I did not answer these questions because I had already provided ALL information on my Biometric Residence Permit. It seemed to me like Q7-11 assumes that the applicant doesn't already have a Biometrics Permit. Unless I have misunderstood Question 7, I have not given my fingerprints for any other purpose but to create my Biometrics Permit hence why I ignored it in the first place. I entered the UK under a UK Ancestry Visa and the application process did not involve any fingerprints.

Have the Home Office made a mistake? Do I need to answer Yes or No to Question 7? If things are as black as white as they seem then I should have just answered NO, but does anyone have any input on what they would consider a "previous UK immigration application" to be? My previous Biometrics application was to extend my stay in the UK - does it not fall into this category?

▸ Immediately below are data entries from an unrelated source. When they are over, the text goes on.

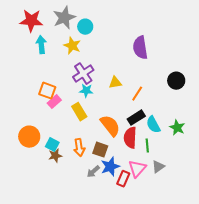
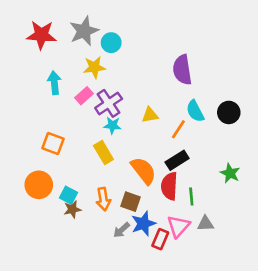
cyan arrow: (41, 45) -> (54, 83), moved
yellow star: (72, 46) -> (94, 67), turned -30
orange square: (47, 91) -> (53, 143), moved
pink rectangle: (54, 102) -> (84, 96), moved
cyan semicircle: (153, 125) -> (195, 111), moved
gray triangle: (158, 167) -> (206, 224), turned 32

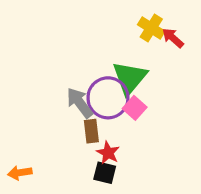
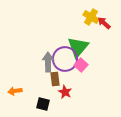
gray arrow: (80, 103) -> (48, 62), turned 36
orange arrow: (20, 173) -> (15, 91), moved
black square: (105, 173) -> (43, 104), moved

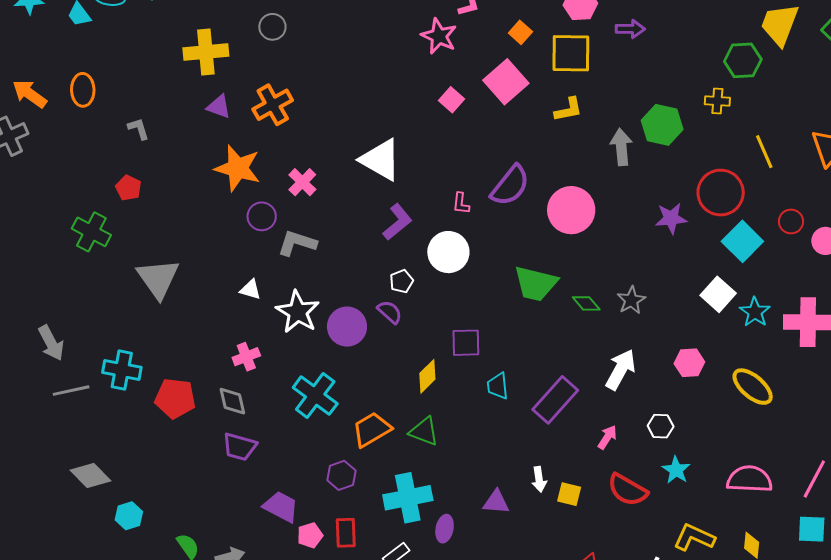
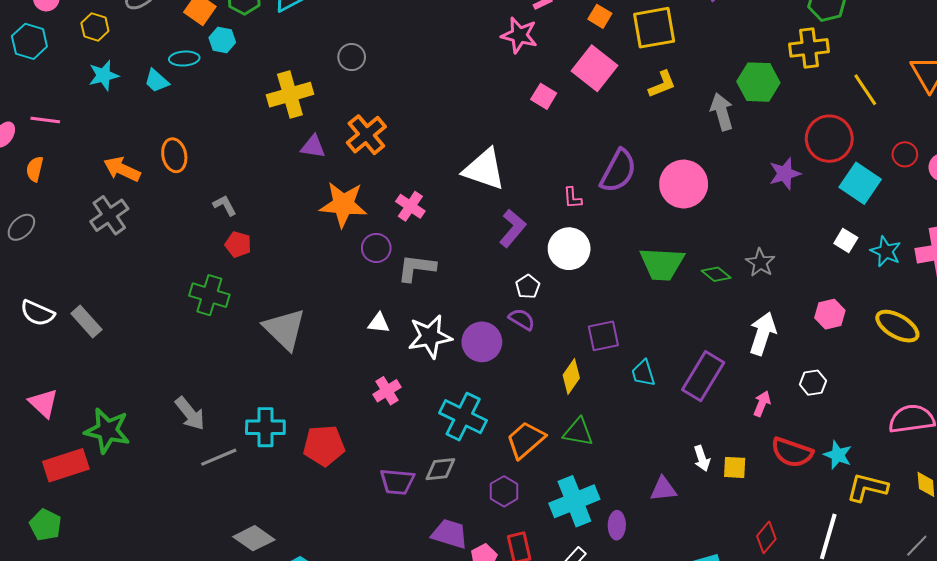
yellow cross: (717, 101) -> (809, 48), size x1.5
gray L-shape: (139, 129) -> (225, 205), moved
white square: (718, 294) -> (846, 241), size x0.7
white star: (298, 312) -> (430, 337), turned -30
gray diamond: (232, 401) -> (440, 469), moved, turned -72
cyan star: (676, 470) -> (838, 455), moved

Any input would be appreciated as I can't afford to make another mistake.


----------



## Joppa (Sep 7, 2009)

graybarry2000 said:


> Hello,
> 
> Today I've had my application for Indefinite Leave to Remain returned to me for leaving out Questions 7 to 11 of "Section 10 - Biometric Residence Permits". Below is a link to the form for the sake of convenience:
> 
> ...


No, they haven't made a mistake.
The question #7 simply asks whether you have had fingerprints taken by UKBA, and the answer is Yes (for your BRP). You mustn't assume that since you have already answered similar questions, you can leave them blank. Getting a BRP is in connection with UK immigration application. 
So answer Yes for #7
Give details for #8 and #9
Ignore #10
Answer #11 Yes or No.
You will get a new BRP with ILR status on it, for which you need to give fresh biometrics (they will write to you to request it).


----------



## graybarry2000 (Aug 10, 2012)

Hello,

Thank you so much for your reply. If you don't mind, could you help me with Question 9: "Give details where your fingerprints were taken, including the town or city and country"? We know where we had our fingerprints taken but not the exact date. The Biometric Permit was issued on the 1st April 2010, but our fingerprints were taken roughly two weeks before that so we don't know the exact date. 

Could you advise us on how we could go about this?

Please reply ASAP
Thank you once again!

Cheers

EDIT: Sorry, what I meant was Question 8 and not 9.


----------



## Joppa (Sep 7, 2009)

graybarry2000 said:


> Hello,
> 
> Thank you so much for your reply. If you don't mind, could you help me with Question 9: "Give details where your fingerprints were taken, including the town or city and country"? We know where we had our fingerprints taken but not the exact date. The Biometric Permit was issued on the 1st April 2010, but our fingerprints were taken roughly two weeks before that so we don't know the exact date.
> 
> Could you advise us on how we could go about this?


Just make the best guess.


----------



## graybarry2000 (Aug 10, 2012)

Thank you once again. Cheers.


----------